20151017_125913Meiner Meinung nach ist Gemeinschaft ein umkämpfter Begriff und wird an Tausend Stellen genutzt, beschworen, instrumentalisiert und missbraucht. Er schillert und ich kann es gut nachvollziehen. Denn auch ich habe in dieser flüchtigen hochkomplexen Moderne ein starkes Bedürfnis nach Aufgehoben sein, nach Begrenztheit und Wärme. In dem Moment, wo aus einer (Langzeit-)Gruppe sprachlich eine Gemeinschaft wird, droht sich jedoch ein Bild zu verfestigen: das Bild einer ständigen Gemeinschaft. Das ist meiner Meinung nach nicht einzuholen und zum Scheitern verurteilt. Wie mir scheint, ist Gemeinschaft flüchtig – nur in bestimmten Situationen für den Einzelnen und die Gruppe fühlbar. In Arbeitseinsätzen, auf Parties und beim gemeinsamen Essen, in Notsituationen oder in einem Raum der emotionalen Tiefe. Und danach – schwindet die Verbindung, das tiefe Verbundensein wieder. Und wenn dann der Einzelne und die Gruppe nicht die Gruppenseele pflegt/pflegen, also soziale Räume öffnet, dann vergeht sie.

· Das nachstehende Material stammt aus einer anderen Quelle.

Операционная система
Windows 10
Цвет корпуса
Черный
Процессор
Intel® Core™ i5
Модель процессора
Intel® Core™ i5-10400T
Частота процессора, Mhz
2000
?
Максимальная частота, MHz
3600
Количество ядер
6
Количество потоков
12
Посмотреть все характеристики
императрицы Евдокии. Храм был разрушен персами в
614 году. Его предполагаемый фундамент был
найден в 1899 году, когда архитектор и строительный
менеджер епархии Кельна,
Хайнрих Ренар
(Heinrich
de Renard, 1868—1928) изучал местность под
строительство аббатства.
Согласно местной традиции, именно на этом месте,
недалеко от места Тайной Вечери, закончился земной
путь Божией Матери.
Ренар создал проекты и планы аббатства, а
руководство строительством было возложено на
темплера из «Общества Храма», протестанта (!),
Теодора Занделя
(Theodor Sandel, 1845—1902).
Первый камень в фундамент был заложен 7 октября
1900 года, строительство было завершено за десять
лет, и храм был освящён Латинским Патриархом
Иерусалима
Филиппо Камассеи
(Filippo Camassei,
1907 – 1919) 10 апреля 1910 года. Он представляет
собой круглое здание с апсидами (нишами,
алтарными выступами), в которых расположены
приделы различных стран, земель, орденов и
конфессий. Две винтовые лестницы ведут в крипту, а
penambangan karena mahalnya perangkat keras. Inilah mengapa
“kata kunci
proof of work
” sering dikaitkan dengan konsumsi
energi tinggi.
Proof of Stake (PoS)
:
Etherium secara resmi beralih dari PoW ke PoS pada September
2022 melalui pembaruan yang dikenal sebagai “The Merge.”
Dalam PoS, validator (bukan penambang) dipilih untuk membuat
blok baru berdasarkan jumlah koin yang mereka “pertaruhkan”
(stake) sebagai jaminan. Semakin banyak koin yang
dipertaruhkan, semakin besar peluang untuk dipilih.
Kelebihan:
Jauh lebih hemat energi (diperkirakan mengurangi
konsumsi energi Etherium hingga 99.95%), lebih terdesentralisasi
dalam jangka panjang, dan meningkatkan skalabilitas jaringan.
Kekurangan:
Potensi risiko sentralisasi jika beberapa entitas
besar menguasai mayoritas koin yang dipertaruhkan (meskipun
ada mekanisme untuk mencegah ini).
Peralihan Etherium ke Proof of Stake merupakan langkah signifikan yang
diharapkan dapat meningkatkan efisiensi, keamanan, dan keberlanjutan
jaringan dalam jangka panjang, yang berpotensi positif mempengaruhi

Ich habe gute Erfahrung mit jenen Räumen gemacht, die (durch Formen von Kreiskultur) strukturiert waren. Community Building, Council, Radikale Therapie aber auch DragonDreaming und Restorative Circles. Für unterschiedliche Zwecke gibt es schon einen Riesen Haufen von emanzipatorischen Werkzeugen, die mir und meinen Gruppen halfen, Vertrauen zu gewinnen und nächste Schritte allein und gemeinsam zu gehen.

Herzliche Grüße und eine lebendige Zeit!
Stefan Leisner

PS:  Für die philosophisch Interessierten meine derzeitigen Lieblingsbücher zum Thema Gemeinschaft.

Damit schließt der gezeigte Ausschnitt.